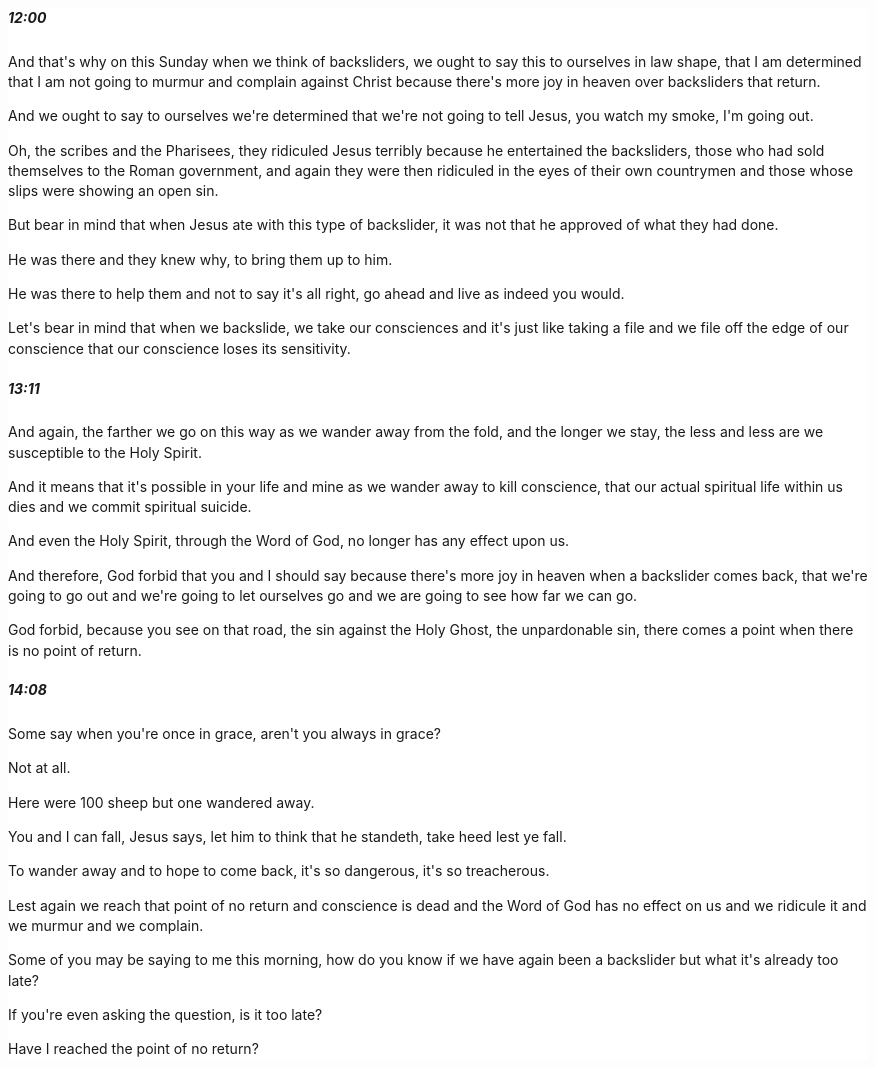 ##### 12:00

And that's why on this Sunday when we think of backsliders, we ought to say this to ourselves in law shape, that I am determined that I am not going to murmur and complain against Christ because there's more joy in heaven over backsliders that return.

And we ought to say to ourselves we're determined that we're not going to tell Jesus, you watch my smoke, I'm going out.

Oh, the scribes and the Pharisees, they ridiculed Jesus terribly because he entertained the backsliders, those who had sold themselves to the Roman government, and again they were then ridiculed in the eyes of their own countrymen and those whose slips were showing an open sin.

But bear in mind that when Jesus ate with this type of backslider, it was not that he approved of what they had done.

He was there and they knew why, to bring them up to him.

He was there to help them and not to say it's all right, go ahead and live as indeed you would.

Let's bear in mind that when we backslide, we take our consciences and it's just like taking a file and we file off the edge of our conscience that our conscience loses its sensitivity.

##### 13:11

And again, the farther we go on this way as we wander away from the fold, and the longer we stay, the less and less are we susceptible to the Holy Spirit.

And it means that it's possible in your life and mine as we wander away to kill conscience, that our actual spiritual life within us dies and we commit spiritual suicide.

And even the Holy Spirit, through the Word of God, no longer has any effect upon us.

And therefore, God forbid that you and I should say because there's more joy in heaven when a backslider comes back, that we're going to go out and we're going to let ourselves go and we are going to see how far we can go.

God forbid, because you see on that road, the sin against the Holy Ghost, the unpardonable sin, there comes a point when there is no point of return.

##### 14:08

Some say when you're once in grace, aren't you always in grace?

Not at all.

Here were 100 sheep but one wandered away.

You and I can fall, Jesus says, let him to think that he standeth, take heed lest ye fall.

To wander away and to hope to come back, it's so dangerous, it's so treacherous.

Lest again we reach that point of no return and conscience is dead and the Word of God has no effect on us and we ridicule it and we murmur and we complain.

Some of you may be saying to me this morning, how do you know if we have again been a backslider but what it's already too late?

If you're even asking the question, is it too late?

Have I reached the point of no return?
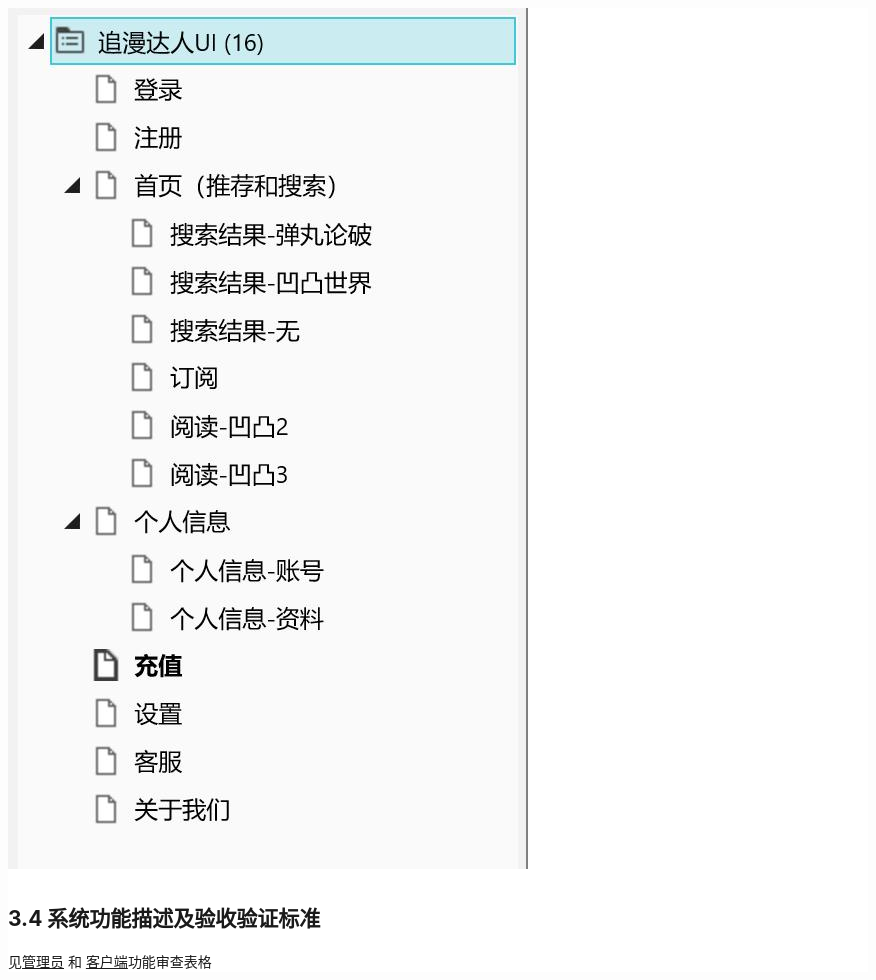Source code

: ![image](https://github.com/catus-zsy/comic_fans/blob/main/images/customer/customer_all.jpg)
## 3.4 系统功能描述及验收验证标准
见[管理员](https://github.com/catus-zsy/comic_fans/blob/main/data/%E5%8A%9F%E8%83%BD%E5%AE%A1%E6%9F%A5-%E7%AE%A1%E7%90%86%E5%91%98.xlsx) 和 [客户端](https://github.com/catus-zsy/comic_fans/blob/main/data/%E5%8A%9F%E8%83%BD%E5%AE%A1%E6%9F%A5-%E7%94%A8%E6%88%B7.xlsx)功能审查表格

### Directions for this task
From the opening line of the entries above to the line containing "And we ought", please transcribe each line exactly, skipping every picture.

### Exercise solution
 ##### 12:00

And that's why on this Sunday when we think of backsliders, we ought to say this to ourselves in law shape, that I am determined that I am not going to murmur and complain against Christ because there's more joy in heaven over backsliders that return.

And we ought to say to ourselves we're determined that we're not going to tell Jesus, you watch my smoke, I'm going out.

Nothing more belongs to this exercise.